Dr Vigo will deliver her seminar entitled, ‘Breaking the Conspiracy of Silence in Contemporary Irish Fiction’at 4pm on Thursday 4 April, Seminar Room, Centre for Irish Studies. Further details are included below.
Beidh fáilte roimh chách!
Le gach dea-ghuí,
Abstract:
In contemporary Ireland many forms of abuse, kept secret for a long time, have recently aroused public opinion on an international scale. In this social context, the theme of silence has been extremely relevant to the Irish literary imagination with the topic of “the unspoken”, both as subject and style, being foregrounded by some of the most representative contemporary writers.
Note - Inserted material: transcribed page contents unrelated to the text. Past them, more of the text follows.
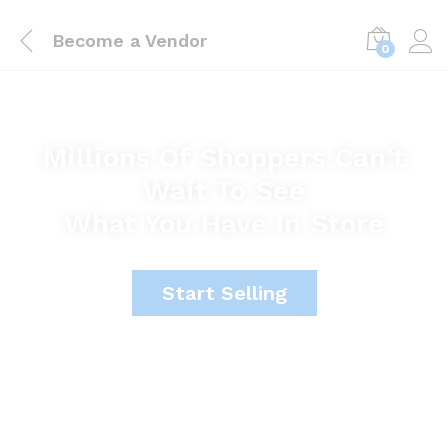
Become a Vendor
0
Millions Of Shoppers Can’t
Wait To See
What You Have In Store
Start Selling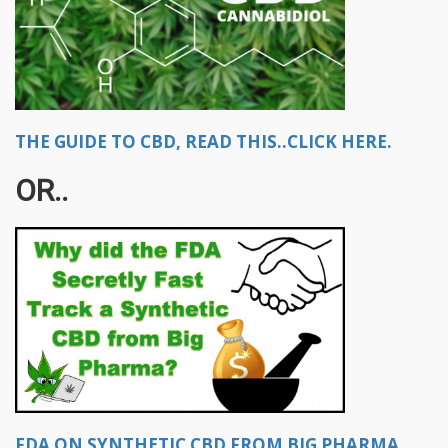
THE GUIDE TO CBD, READ THIS..CLICK HERE.
OR..
FDA ON SYNTHETIC CBD FROM BIG PHARMA,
Counter-hegemonic narrative impulses articulated through linguistic gaps, displacements, ironies and ambivalences have become essential discursive elements through which Irish artists question and resist social constructions and cultural practices attached to notions of silence. Drawing on the concept that silence is not only a space beyond words but a form of speaking the unspeakable, the talk will reflect on how authors have concentrated on breaking the conspiracy of silence thus denouncing the private and public dysfunctions of a society in which shocking anomalies have long remained buried and unacknowledged.
Biography:
Teresa Caneda is a Senior Lecturer in English at the University of Vigo (Spain), she has recently been awarded a Scholarship for Senior researchers from the Ministry of Culture and Education and is currently on a research stay as a visiting fellow at UCD School of English, Drama and Film. She is the author of La estética modernista como práctica de resistencia en A Portrait of the Artist as a Young Man, a re-evaluation of the ideological implications of modernist aesthetics in the context of Joyce’s early fiction (University of Vigo:2002) and the editor of Vigorous Joyce: Atlantic Readings of James Joyce (University of Vigo: 2010). She organized the 19th Conference of the Spanish James Joyce Society and currently sits on the Editorial Board of European Joyce Studies. Her work has appeared in journals such as the James Joyce Quarterly, Papers on Joyce, Interventions, Translation Studies Translation and Literature and Estudios Irlandeses. An important part of her research has concentrated on translation as a form of negotiation between cultures and in relation to socio-political and intellectual frameworks vis-à-vis the concept of cultural mobility with a focus on the role of translation in processes of identity formation across the Atlantic (“Translation as a Revisitation of Joyce’s Irish Modernism” in Irish Modernism and The Global Primitive. McGarrity and Culleton (eds) Palgrave Macmillan, 2009; “Trans/atlantic Mobilities: Translating Narratives of Irish Resistance” in Towards 2016: 1916 in Irish Literature, Culture & Society. Crosson, Seán and W. Huber (eds) Wissenschaftlicher Verlag Trier, 2015). More recently she has been interested in exploring issues such as transnationalism, foreignness and mobility in relation to Contemporary Irish Fiction. Last year she co-edited, a special issue of the journal Atlantic Studies (2018) on “Atlantic Communities: Translation, Mobility, Hospitality” and contributed with a chapter on Joyce and the aesthetics of silence to the volume James Joyce’s Silences (London: Bloomsbury, 2018). Since January 2018 she is the Principal Investigator of the research project “Inconvenient Truths: Cultural Practices of Silence in Contemporary Irish Fiction” funded by Spanish Agency for Research (AEI) and the European Regional Development Fund (ERDF).